Sharo Garip | Bildquelle: dpa

Prozess in Istanbul Deutscher Soziologe darf Türkei verlassen

Stand: 19.12.2017 11:06 Uhr

Der Kölner Wissenschaftler Sharo Garip darf nach Deutschland zurückkehren. Ein Gericht in Istanbul hob ein zweijähriges Ausreiseverbot auf. Der Prozess gegen den Soziologen läuft aber weiter. Ihm wird Terrorpropaganda vorgeworfen.

Nach knapp zweijähriger Ausreisesperre darf der deutsche Soziologe Sharo Garip die Türkei verlassen und nach Köln zurückkehren. Ein Gericht in Istanbul hob zum Auftakt des Prozesses gegen den 51-Jährigen das Anfang 2016 gegen ihn verhängte Ausreiseverbot auf.

Das Verfahren wegen Terrorpropaganda wird aber fortgesetzt. Garip wies zu Beginn des Prozesses den Vorwurf der Terrorpropaganda zurück und forderte seinen Freispruch.

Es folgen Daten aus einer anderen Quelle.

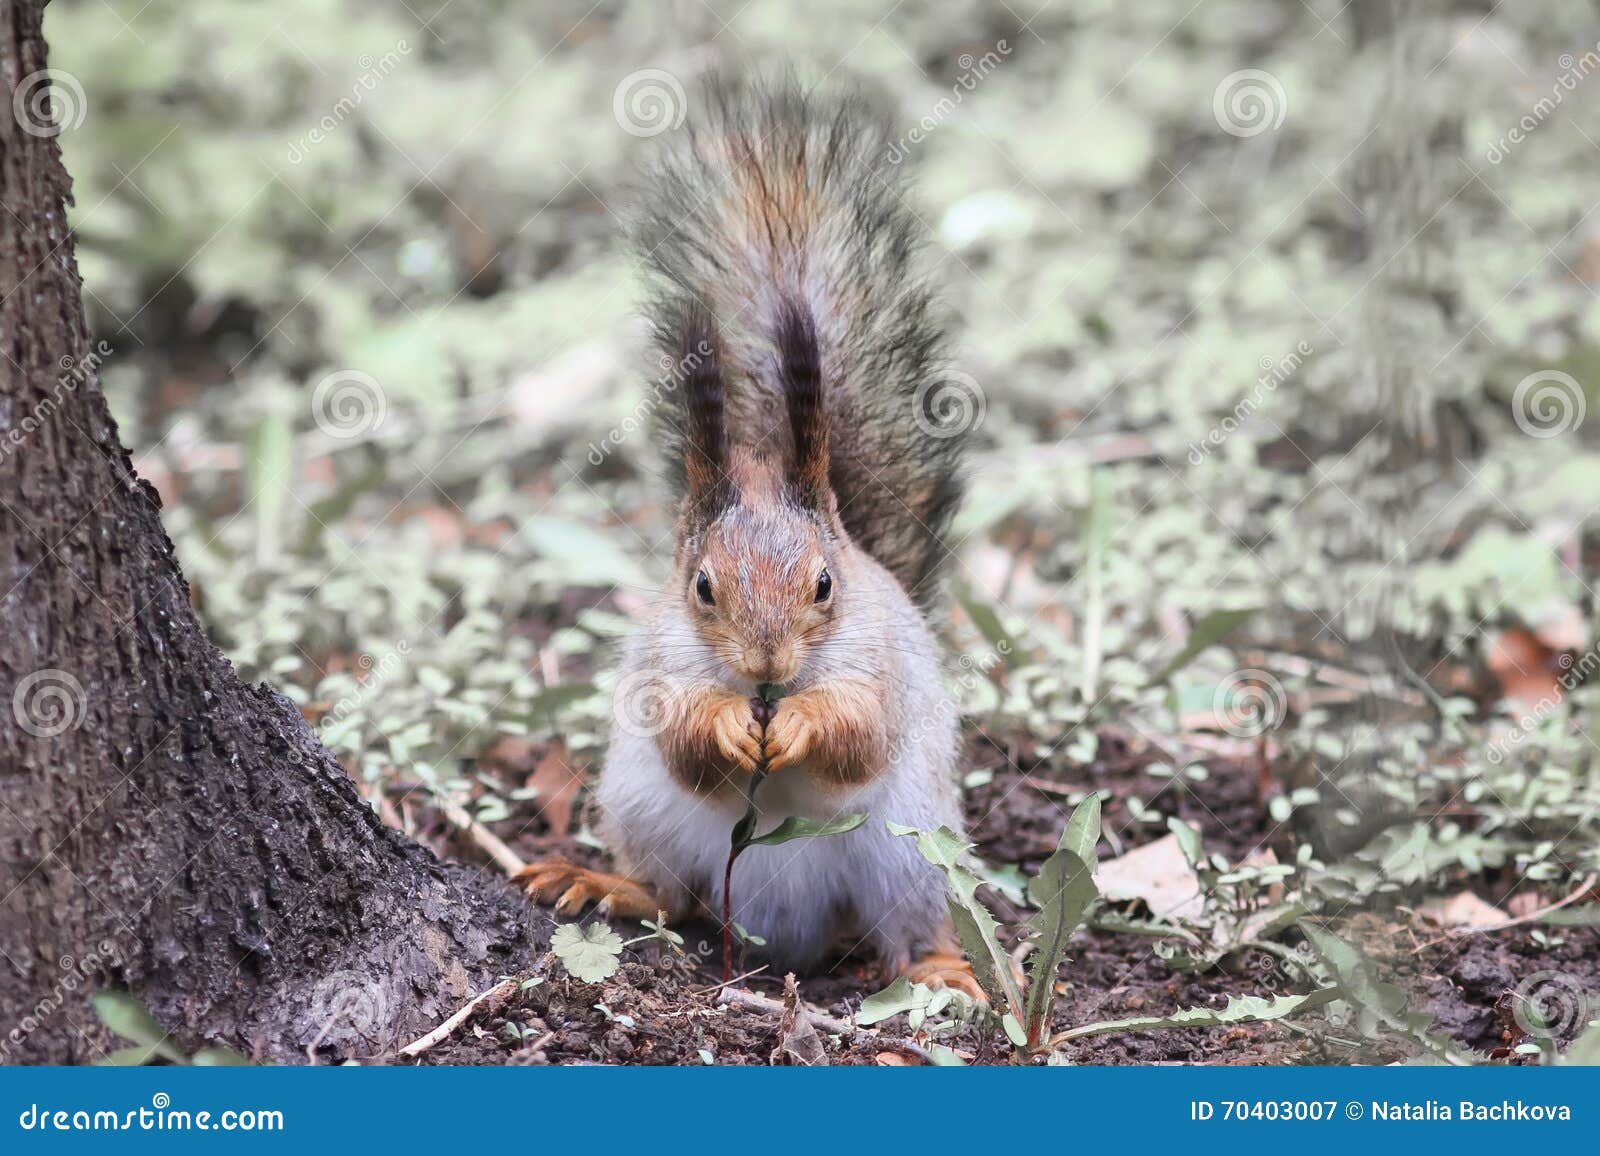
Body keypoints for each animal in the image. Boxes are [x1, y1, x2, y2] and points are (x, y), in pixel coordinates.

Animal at [519, 76, 980, 999]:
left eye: (825, 585)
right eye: (703, 585)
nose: (767, 666)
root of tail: (785, 927)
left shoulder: (879, 661)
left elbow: (859, 730)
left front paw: (798, 725)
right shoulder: (663, 662)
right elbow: (682, 737)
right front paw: (732, 727)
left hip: (909, 854)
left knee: (905, 928)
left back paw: (940, 966)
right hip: (645, 811)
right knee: (671, 895)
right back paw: (606, 883)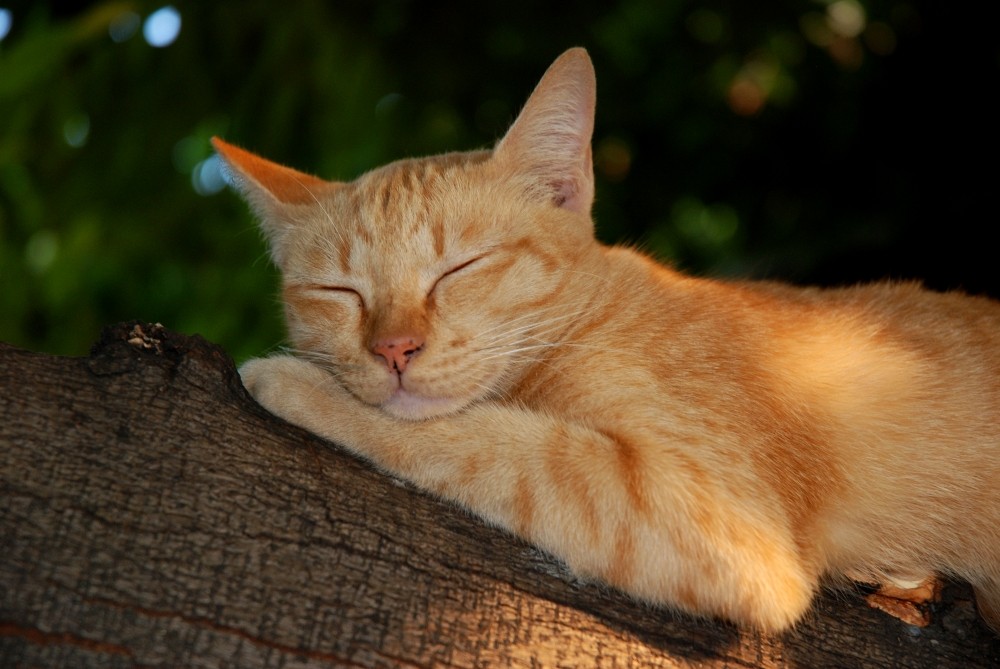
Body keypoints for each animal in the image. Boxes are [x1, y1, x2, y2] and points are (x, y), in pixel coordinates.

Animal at [213, 45, 1000, 632]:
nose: (393, 349)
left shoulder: (711, 515)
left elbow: (485, 440)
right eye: (340, 292)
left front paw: (296, 382)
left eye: (459, 267)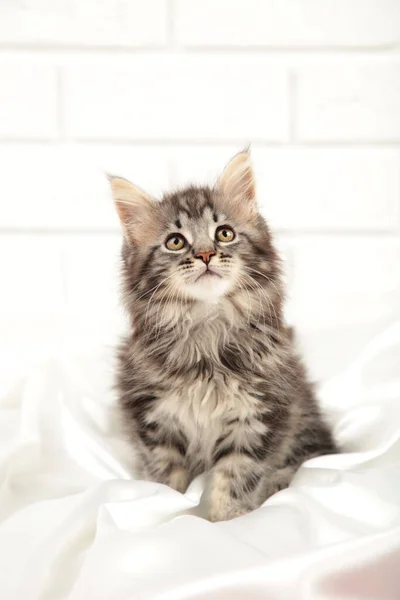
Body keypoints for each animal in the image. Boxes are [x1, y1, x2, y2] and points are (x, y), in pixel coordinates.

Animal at [110, 152, 338, 524]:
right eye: (175, 241)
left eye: (224, 233)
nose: (205, 255)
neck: (207, 327)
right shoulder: (153, 416)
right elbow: (164, 474)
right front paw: (164, 508)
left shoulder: (258, 414)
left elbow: (236, 476)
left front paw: (227, 521)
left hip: (304, 418)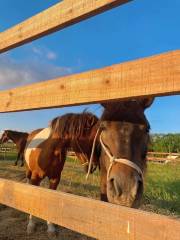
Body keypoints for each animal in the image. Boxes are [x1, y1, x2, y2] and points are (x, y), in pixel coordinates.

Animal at [24, 97, 153, 234]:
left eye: (147, 129)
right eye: (102, 129)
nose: (126, 190)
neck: (50, 148)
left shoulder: (55, 178)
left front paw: (50, 227)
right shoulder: (35, 178)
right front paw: (31, 225)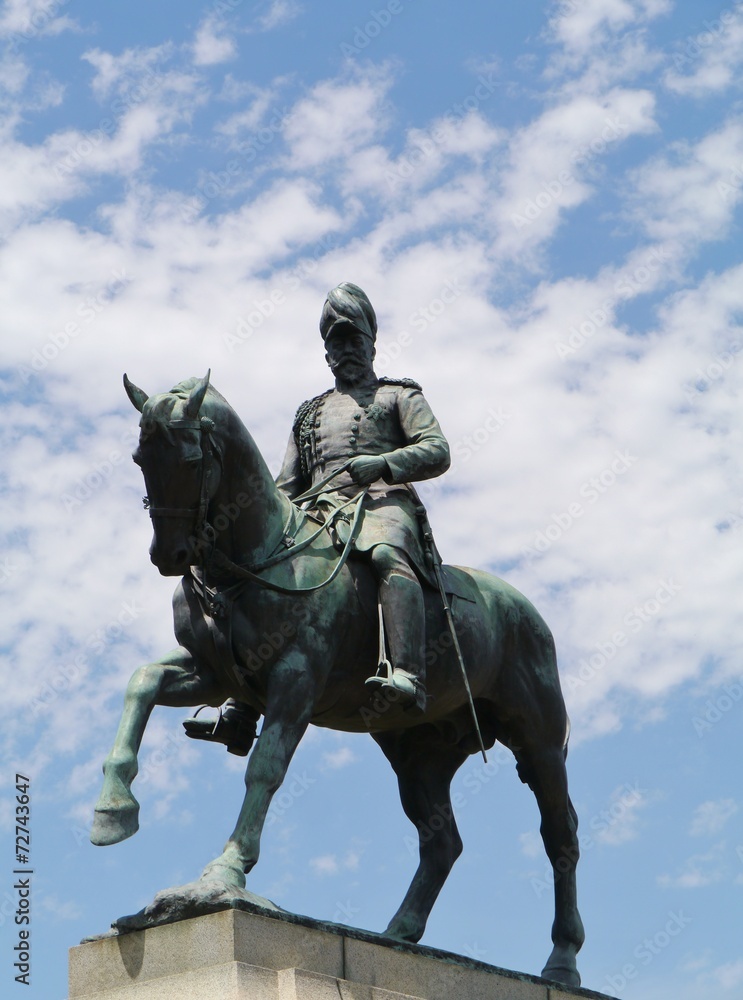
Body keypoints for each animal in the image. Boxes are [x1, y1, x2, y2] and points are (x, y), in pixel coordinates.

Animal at [90, 372, 584, 988]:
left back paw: (562, 961)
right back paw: (397, 935)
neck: (257, 556)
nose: (170, 555)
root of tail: (522, 608)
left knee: (559, 836)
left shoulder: (296, 682)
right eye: (140, 457)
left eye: (191, 457)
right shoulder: (213, 672)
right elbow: (142, 683)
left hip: (537, 742)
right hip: (419, 753)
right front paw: (113, 810)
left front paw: (224, 875)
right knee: (441, 842)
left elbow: (265, 770)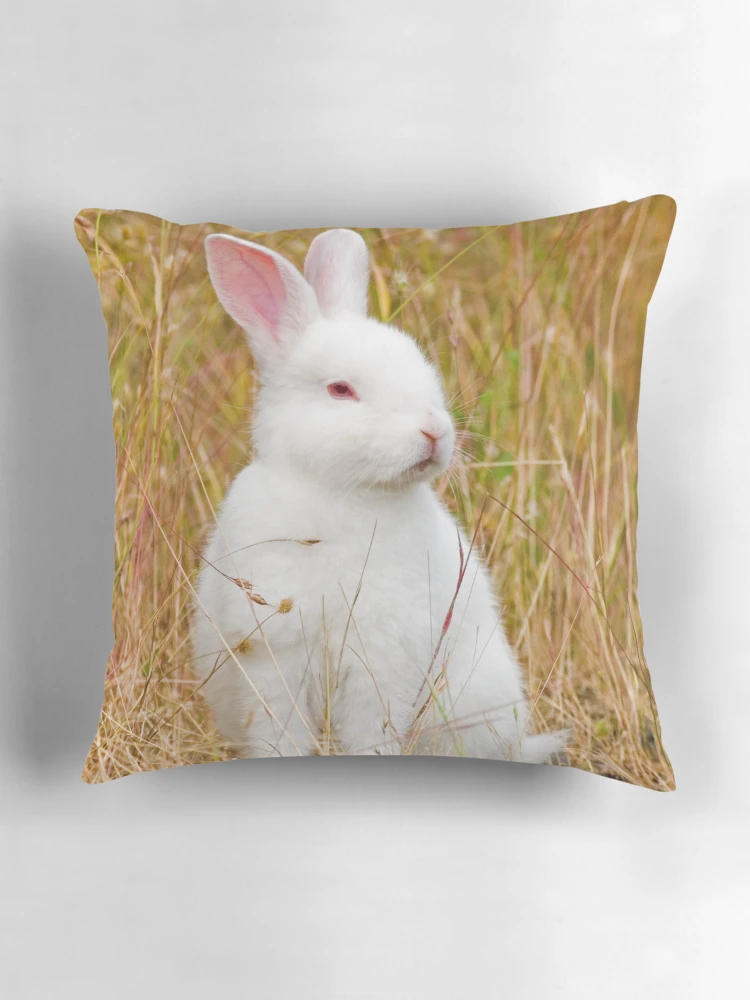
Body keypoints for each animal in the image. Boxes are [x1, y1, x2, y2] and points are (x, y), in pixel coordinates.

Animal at [190, 227, 567, 763]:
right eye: (340, 389)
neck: (340, 492)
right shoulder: (274, 658)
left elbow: (370, 734)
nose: (434, 432)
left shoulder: (382, 663)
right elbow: (280, 733)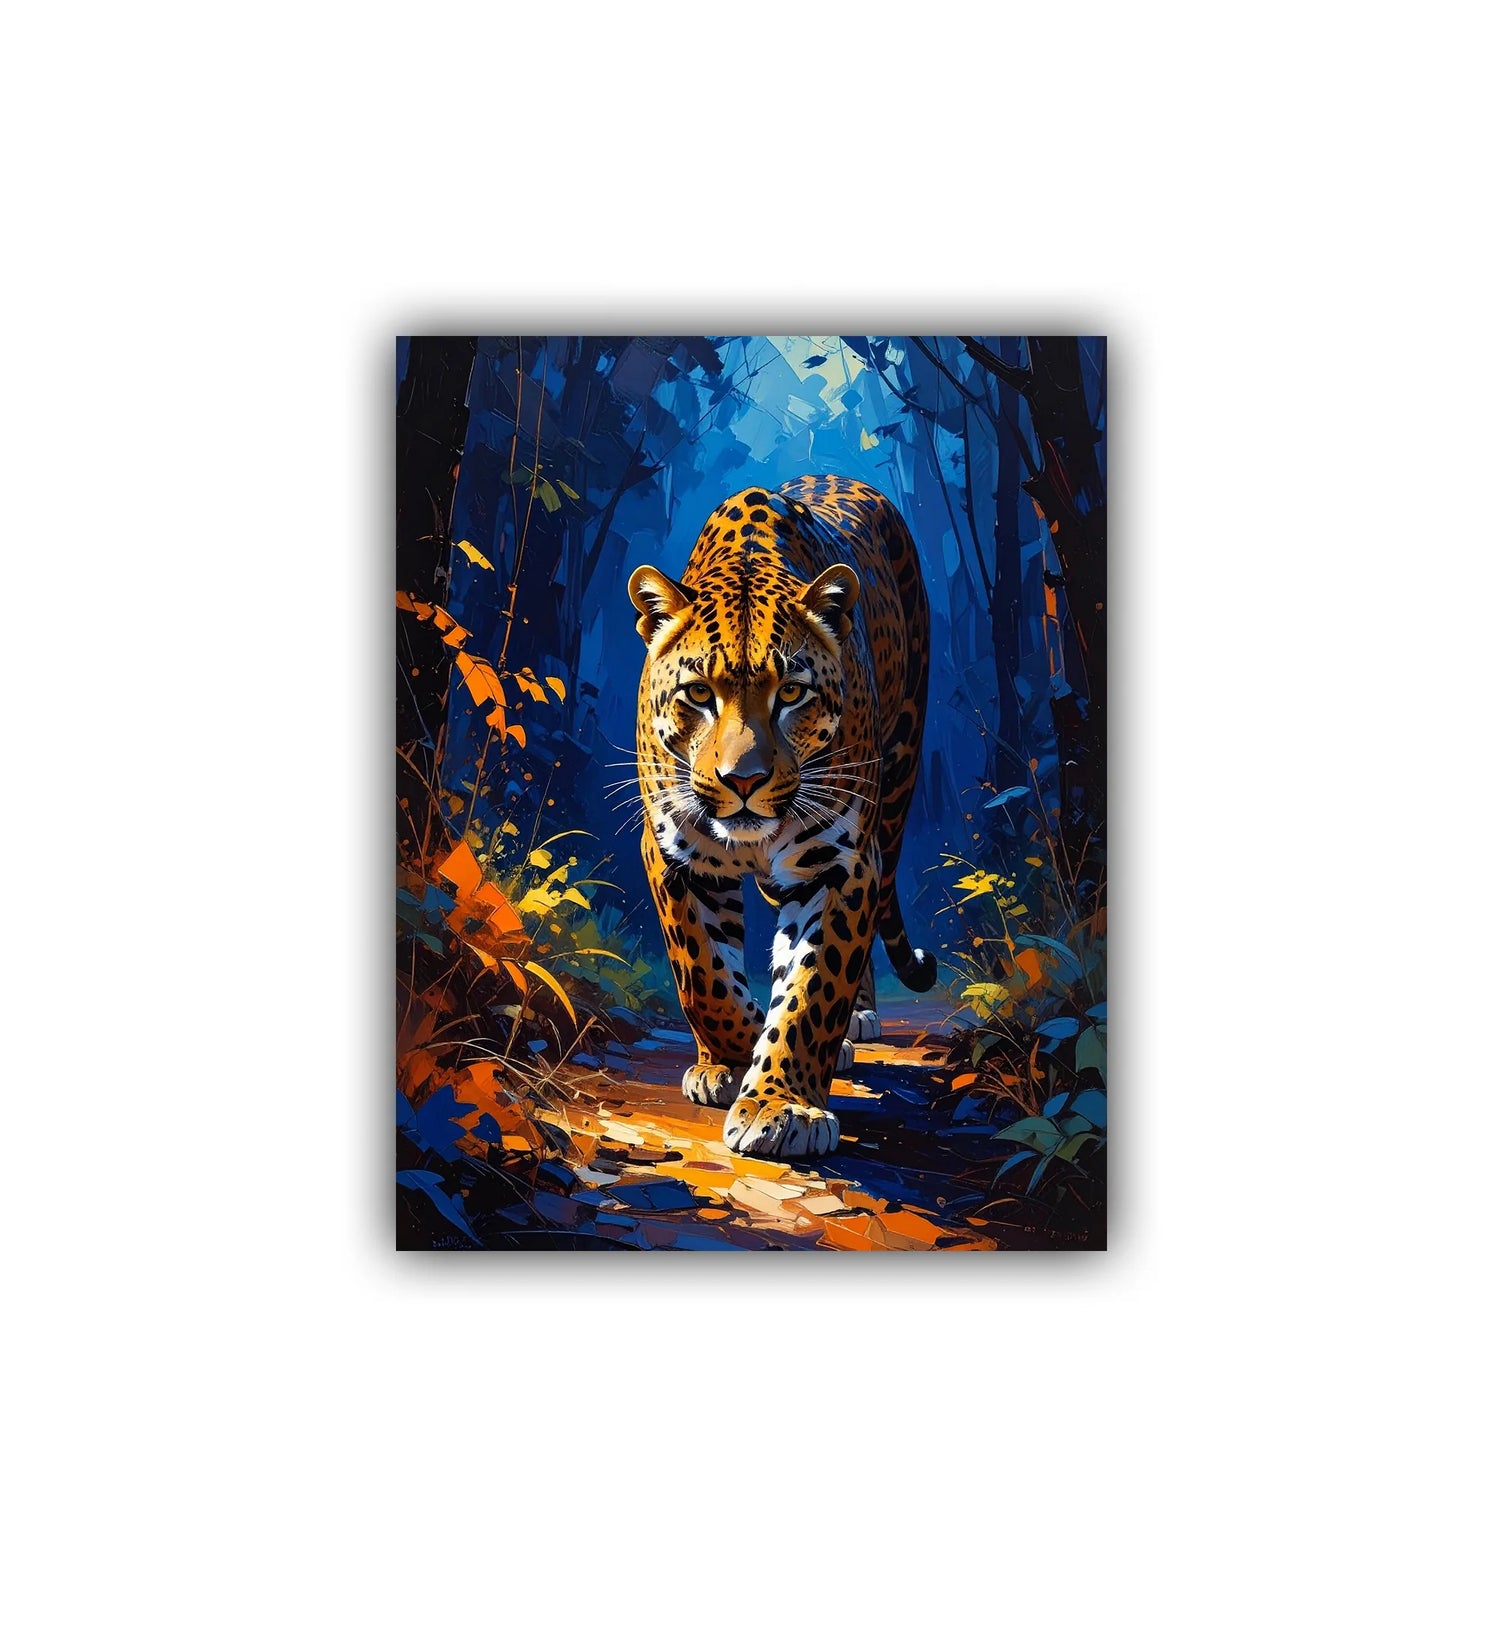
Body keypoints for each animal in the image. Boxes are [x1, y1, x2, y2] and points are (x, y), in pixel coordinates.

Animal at [627, 474, 935, 1160]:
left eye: (791, 693)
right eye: (698, 694)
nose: (743, 781)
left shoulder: (840, 863)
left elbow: (812, 988)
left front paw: (781, 1105)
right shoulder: (674, 853)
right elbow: (701, 974)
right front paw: (729, 1058)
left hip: (898, 786)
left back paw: (857, 1020)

Appell von Akademikern unterschrieben

Der Deutsche hatte im Januar 2016 als einer von mehr als 1000 Akademikern einen Appell unterschrieben, in dem das harte Vorgehen der Regierung in den Kurdengebieten im Südosten der Türkei kritisiert wurde. Er gehört zu zahlreichen Akademikern, die deswegen angeklagt werden.

Garip will nun nach seinen Angaben "so schnell wie möglich ausreisen". Seinen Zwangsaufenthalt in der Türkei hatte er zuvor mit einem "Freiluftgefängnis" verglichen.

Beziehungen zur Türkei "sehr belastet"

An dem Prozess nahmen die Linke-Vizefraktionschefin im Bundestag, Heike Hänsel, und der deutsche Botschafter Martin Erdmann als Beobachter teil.

Hänsel begrüßte die Aufhebung des Ausreiseverbots für Garip ebenso, wie die Freilassung der Journalistim Mesale Tolus gestern. Sie sagte aber auch, die Beziehungen zur Türkei seien nach wie vor "sehr belastet". Sie betrachte deutsche Gefangene in der Türkei wie den "Welt"-Korrespondenten Deniz Yücel weiterhin als "Geiseln". Das Verfahren gegen Garip wird am 26. Februar fortgesetzt, das gegen Tolu am 26. April kommenden Jahres.

Über dieses Thema berichtete Inforadio am 19. Dezember 2017 um 10:42 Uhr.